The annuity industry’s embrace of guaranteed living benefits has been singularly responsible for the sales growth that annuities have had in recent years.
Now, attention is turning to the potential design and appeal of such vehicles for use within life insurance contracts.
Such vehicles offer significant value with their ability to limit annuity holders’ exposure to down investment performance. Different vehicles can accomplish this, including guaranteed lifetime (minimum) income benefits, the focus here.
Often referred to as GLIBs or GMIBs (the acronym used here), these products create a twist on the annuitization concept.
Ordinarily in annuitization, the annuity contract holder takes the cash value and uses it to buy monthly income at some purchase rate. The purchase rate stated in annuity contracts generally is quite conservative so that at time of “normal” annuitization the annuity holder will also examine the then (possibly/probably) more favorable “current purchase rate” and use it to secure more income.
With GMIBs, a “Benefit Base” is used instead of the account value. This benefit base grows no less slowly than the account value. In fact, it can grow as fast as 7% or so annually for a number of years. Consequently, the amount available to annuitize can be considerably greater than the account value.
Single premium annuities and single premium life contracts are relatively similar, aside from the death benefit level and the taxation of such death benefits.
In annuities, the death benefit design can range from simple to complex. The spectrum of designs might range from (death benefit equaling) account value to the larger of deposit and account value, to the larger of deposit and high water account value at various selected times, to the larger of deposit and annual percentage roll-ups (e.g., 7%) for a number of years. The number of options is as great as the number of creative actuaries.

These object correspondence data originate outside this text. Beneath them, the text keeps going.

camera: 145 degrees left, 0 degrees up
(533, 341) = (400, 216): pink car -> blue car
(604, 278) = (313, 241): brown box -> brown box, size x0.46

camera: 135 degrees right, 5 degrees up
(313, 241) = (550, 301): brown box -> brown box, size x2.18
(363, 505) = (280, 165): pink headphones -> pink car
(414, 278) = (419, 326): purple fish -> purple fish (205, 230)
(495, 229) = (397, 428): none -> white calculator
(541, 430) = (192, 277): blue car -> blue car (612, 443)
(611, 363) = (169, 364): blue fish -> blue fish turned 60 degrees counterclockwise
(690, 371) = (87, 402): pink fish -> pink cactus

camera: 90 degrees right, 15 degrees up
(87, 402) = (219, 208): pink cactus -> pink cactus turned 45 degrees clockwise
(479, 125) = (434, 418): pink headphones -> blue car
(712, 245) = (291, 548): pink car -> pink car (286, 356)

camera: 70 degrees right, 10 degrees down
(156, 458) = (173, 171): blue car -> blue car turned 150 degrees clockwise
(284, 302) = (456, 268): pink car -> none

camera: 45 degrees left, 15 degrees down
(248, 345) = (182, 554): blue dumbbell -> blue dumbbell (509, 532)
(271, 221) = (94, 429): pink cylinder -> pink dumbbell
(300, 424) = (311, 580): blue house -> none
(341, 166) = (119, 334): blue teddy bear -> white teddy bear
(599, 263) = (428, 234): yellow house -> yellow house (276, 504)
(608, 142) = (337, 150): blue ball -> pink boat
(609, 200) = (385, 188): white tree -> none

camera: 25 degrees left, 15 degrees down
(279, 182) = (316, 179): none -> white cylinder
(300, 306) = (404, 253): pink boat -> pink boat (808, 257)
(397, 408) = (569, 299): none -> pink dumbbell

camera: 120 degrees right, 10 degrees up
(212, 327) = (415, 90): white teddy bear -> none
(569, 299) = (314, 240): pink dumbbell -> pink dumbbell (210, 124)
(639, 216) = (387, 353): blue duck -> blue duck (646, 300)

All these designs need to be appropriately modified should withdrawals occur. In any event, when death occurs, the proceeds are taxable to the extent of gain in the contract, at the decedent’s marginal income tax rate.
In contrast, the life insurance death benefit is most typically some specified amount, possibly adjusted upward for Internal Revenue Code Section 7702 compliance reasons. (The risk amounts are higher than those in annuities, and consequently so are the charges to cover the risk amounts.) However, upon death the proceeds are received income-tax free.
In the 1980s, when tax law was somewhat more favorable, using single premium life contracts for income purposes was incredibly popular.
One can’t restore such distribution tax treatment. However, the use of GMIBs in variable life insurance plans would appear to address a key concern, which is what happens to the income stream in down markets. After all, that’s where the discussion started, albeit for annuities. Further, the pre-distribution death benefit should be viewed as insuring the payment stream. That’s because the benefits could be viewed or designed as a present value of the distribution stream.
Certain differences between life and annuity GMIBs do need to be reflected in the design. Most importantly, the costs of insurance are higher in the life contract designs. This may therefore impact certain variables such as the permitted annual increase in the GMIB benefit base and simply the amount of the GMIB charge. Creative ways of charging the cost of insurance can lessen the cost impact.
Prospects for GMIB annuity sales remain strong, and sales opportunities arising from the Pension Protection Act’s favorable treatment of long term care riders promise to accelerate them further. Life sales with GMIB, and possibly with GMIB-LTC features, promise should result in strong growth on the life side as well.